As artists that are handed down an oral history of an ancestor, we appreciate the embellishments and symbolism that are enhanced or modified through each generation. We allow this to influence our interpretation and consciously, or sometimes unconsciously, “filter” it through our personal circumstances. In manifold circumstances, Zeta Eliza Woolley was confronted with many of the same issues that we are dealing with today, and the images portray these parables and parallels as questions. Maybe our philosophical and social dilemmas haven’t really changed. We only pose these as questions and don’t portend to know the answer(s).

MAJ: Your photo Ablation, how did you created/what techniques were used for this work?

CHARBONNEAU: This photo was shot on a cliff in Northern California with traditional black and white film.

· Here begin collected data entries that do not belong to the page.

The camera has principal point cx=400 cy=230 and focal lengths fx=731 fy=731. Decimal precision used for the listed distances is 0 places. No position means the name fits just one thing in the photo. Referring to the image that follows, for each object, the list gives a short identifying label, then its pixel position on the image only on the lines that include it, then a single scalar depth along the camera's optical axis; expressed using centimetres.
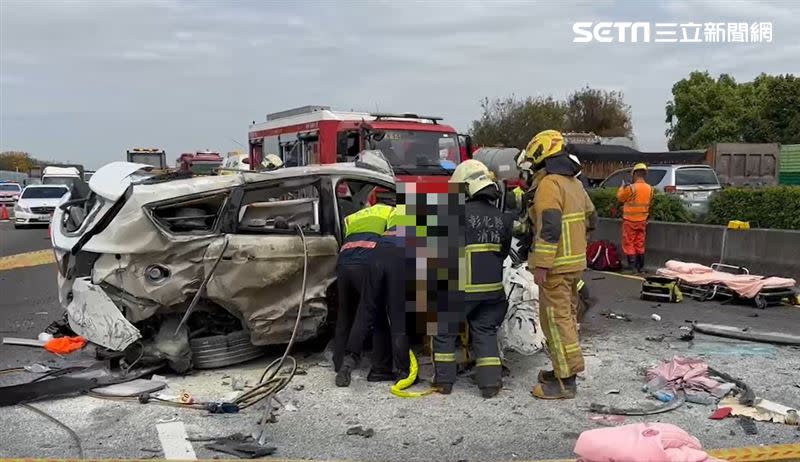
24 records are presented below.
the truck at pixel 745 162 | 2231
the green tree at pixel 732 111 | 3547
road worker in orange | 1123
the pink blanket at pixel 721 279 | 846
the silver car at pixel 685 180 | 1419
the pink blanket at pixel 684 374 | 521
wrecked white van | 532
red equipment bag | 1193
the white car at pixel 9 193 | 3650
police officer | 551
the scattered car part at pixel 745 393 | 484
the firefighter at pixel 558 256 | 500
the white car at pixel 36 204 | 2398
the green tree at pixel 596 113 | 4753
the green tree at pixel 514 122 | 4169
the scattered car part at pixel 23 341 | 693
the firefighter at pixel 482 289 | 522
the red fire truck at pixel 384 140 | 1288
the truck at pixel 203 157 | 2995
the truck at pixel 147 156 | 3119
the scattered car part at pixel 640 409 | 480
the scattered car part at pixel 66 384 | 511
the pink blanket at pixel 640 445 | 333
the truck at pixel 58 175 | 3228
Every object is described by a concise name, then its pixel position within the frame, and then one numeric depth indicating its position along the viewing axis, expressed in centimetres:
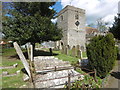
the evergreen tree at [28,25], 686
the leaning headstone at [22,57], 377
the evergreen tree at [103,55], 394
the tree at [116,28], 984
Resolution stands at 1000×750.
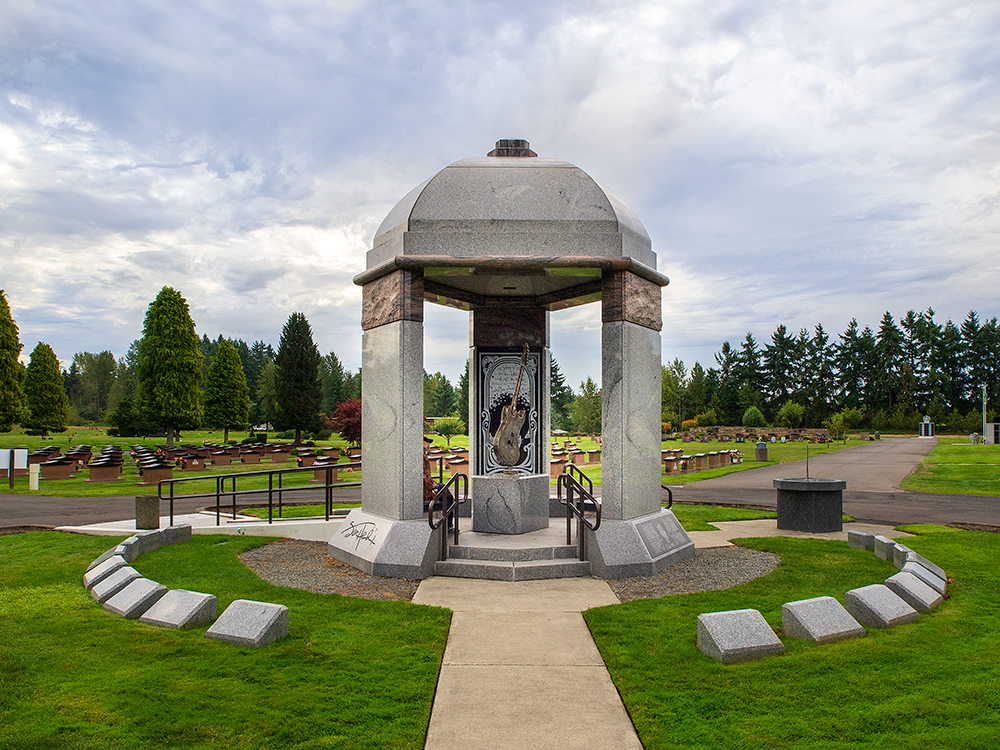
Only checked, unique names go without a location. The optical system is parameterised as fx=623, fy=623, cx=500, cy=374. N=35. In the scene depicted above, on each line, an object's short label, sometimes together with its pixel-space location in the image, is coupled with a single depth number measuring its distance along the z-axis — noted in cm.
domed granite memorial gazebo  785
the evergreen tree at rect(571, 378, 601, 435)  5047
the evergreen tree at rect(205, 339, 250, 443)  4375
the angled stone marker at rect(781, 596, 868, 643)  503
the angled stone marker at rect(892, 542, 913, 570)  746
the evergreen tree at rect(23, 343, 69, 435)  4050
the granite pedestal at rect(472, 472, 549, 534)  881
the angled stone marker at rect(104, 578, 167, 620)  573
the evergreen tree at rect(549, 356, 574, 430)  6092
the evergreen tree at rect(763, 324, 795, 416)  7631
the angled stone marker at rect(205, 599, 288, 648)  498
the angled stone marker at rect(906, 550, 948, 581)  714
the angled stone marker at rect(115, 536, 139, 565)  790
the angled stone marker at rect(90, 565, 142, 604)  626
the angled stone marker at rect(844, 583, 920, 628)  539
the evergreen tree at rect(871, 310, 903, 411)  7216
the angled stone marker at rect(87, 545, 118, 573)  766
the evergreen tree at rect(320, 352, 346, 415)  6322
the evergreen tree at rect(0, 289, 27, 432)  3406
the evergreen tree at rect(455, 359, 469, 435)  5127
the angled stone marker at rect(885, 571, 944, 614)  588
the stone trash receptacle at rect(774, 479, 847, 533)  1097
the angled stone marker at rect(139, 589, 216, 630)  540
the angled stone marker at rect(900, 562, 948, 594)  652
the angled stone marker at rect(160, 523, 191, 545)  940
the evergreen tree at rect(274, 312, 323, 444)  4038
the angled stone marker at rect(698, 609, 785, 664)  467
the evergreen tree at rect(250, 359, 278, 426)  5821
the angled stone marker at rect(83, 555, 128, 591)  675
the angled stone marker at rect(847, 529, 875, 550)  903
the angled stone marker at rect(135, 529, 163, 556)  859
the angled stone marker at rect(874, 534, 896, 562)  830
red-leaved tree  3219
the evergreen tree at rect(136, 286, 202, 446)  3712
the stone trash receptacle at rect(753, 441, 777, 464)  3093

We created a “garden” on the cliff edge with metal pinwheels on a very windy day. The vintage scythe is about a century old and is still functional. We have made our own filters that we use on our cameras. Some of the filters increase the contrast of the black and white film to the point of turning day into night and others soften the focus and diffuse light. We develop and print our images in a traditional wet darkroom. In the case of this print, we sandwiched two negatives together in the enlarger. One negative was Eliza chopping the “garden” with the scythe, the other was taken at the same location an hour or so later with just the clouds rolling in. Once we have a print that we like we give it a “toning” bath, first in selenium, which turns the mid tones and low tones into a rust hue and then a gold bath, which enhances the highlights and adds a blue tonality. Once this print is dry we use it as our new negative to print onto a metal based paper. That is then mounted to a sheet of Dibond (an aluminum based archival mounting board) for the final exhibition print.

MAJ: The same with Concresence, how did you create that work?

FRENCH: This photo was shot at sunset at a wetland marsh also in Northern California. The waning sun created a beautiful mirror reflection of the dress, the landscape and of Jeff dragging a net in the water. We printed this the same way as Ablation but with only one negative. As we were printing, we realized this image looked great turned upside down since the reflection was proportioned equally in either orientation. This also “reflected” our feelings about our subject’s life being turned upside down.